In terms of cap rates, he says, “average medical office rates remain more than 400 basis points above the 10-Year Treasury. Generally speaking, cap rates are pretty similar for premium product across the asset spectrum.”
Healthcare to the People
Long located within hospital campuses, the rise in outpatient and other services has prompted more off-campus projects, essentially bringing these services to the people. While on-campus facilities are still popular, “There’s been a rapidly expanding off-campus delivery model as medical shifts to a patient-slash-consumer model,” the SVP tells GlobeSt.com. “It’s a delivery model that wants to get into the community and take market share by making the delivery of services more readily available and easier to access.”
But what constitutes the modern medical office facility that Pontius referred to? The trend, he says, is toward multiple services covering the range of wellness issues, making it “much more efficient to get and address a diagnosis. Developers are creating an integrated tenant mix and an across-the-spectrum rent roll, much like a retail developer would build out a shopping center to get harmonious uses that feed off each other.”

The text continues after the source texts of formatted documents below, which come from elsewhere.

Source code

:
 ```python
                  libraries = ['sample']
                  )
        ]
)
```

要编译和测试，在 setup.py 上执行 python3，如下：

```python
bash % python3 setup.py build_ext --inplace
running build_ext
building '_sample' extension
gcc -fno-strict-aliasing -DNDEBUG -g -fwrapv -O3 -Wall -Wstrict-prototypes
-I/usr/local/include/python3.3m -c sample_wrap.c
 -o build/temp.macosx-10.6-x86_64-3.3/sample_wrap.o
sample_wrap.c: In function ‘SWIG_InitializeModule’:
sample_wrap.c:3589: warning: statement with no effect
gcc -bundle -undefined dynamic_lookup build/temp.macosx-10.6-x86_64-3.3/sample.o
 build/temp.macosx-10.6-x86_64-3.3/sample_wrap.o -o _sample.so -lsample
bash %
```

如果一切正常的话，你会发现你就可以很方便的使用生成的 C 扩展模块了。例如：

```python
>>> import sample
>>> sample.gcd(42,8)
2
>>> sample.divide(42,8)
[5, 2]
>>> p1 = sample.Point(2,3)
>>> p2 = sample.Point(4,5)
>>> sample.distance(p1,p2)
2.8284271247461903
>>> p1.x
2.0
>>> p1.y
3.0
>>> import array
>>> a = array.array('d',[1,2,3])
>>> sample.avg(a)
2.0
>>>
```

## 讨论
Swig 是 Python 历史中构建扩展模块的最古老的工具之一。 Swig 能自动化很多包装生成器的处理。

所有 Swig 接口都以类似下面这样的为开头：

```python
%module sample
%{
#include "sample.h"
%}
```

It might take a bit longer to lease up, but the result, says Pontius, is a much more stable rent roll since medical office tends to attract longer-term leases. “That’s all part of the defensive nature of a medical office investment,” he says, “and what makes it attractive to a full range of investors.”
And that dynamic feeds two other trends: the appearance of medical office in both retail centers and in office buildings where tenancy might be what Pontius describes as “spotty. These hybrids are taking advantage of the natural stickiness of a medical office tenancy.”
All of these factors, in addition to the continued aging of the population, make medical office a “highly sought-after asset class,” says Pontius, raising the long-considered niche play into the mainstream. Long gone are the days when “you would actually receive a premium for making an investment in medical office because it was more special-purpose, with a limited profile of tenants.”
For all those reasons, Pontius looks to 2019 and is bullish on the sector’s outlook. “We have generally favorable economic and employment conditions,” he says, “and there’s some increasing pressures from an inflationary point of view, which generally bodes well for real estate across asset classes.”
Of course, no asset class is without its challenges. For medical office, that aging population has to deal with a physician shortage, rising healthcare costs and insurance reform uncertainty.
But the inherent strengths of the market still outweigh the challenges. “The expectation for healthcare demand continues to grow,” says Pontius. “Taking all of the factors together, as we head into 2019, medical office will remain a very favorable asset class in the eyes of investors.”